Guido Chiaramonte’s heavy machinery-the chipper and the riding mower-had already been returned, but I still had a lot of smaller items that belonged to him. Hand tools mostly-dibbles, augers, coas-many more than I had reason to own in my one-woman operation. I dreaded it, but I’d bring them back myself.
It was too early to leave for either Halcyon or Guido’s, and I’d started to regret Anna’s buttered roll, which was already settling on my hips, so I embarked on another less pleasant but necessary task-cardio. By my calculations and according to the heart- rate monitor Lucy had given me, I’d need fifty minutes on the rowing machine to work off that baby, and I dreaded it.

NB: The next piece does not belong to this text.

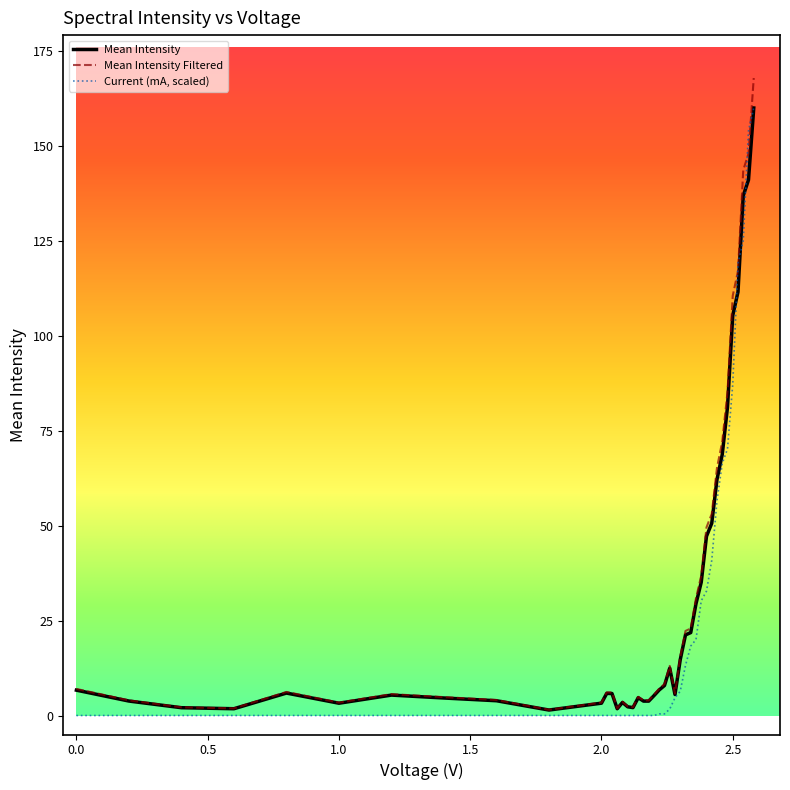

What is the highest value of the Current (mA, scaled) series?

160.0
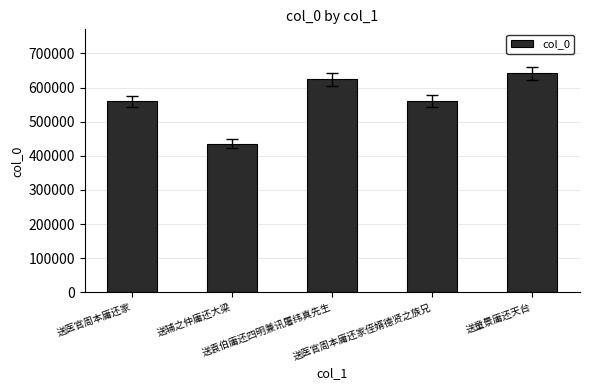

Which has a higher value, 送医官周本庸还家侄婿德贤之族兄 or 送辅之仲庸还大梁?

送医官周本庸还家侄婿德贤之族兄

Cardio was boring. The best experience I’d ever had on a rowing machine was the time I accidentally caught Ben-Hur on television and did my workout to the chant of ramming speed, but I didn’t own the movie and thought it unlikely I’d get lucky twice.
I bailed after thirty minutes and went a few rounds with the punching bag. The smack of leather hitting leather brought Anna out, armed with a heavy- duty stapler-God knows what damage she could inflict with that thing-but she quickly retreated when she saw it was just me and not a return visit from our prowler.
She was still sequestered in my office by the time I was ready to leave. My anorak hung over the banister. I grabbed it and my keys and yelled to her that I’d be back after lunch. I rooted through the backpack to make sure I had the cell.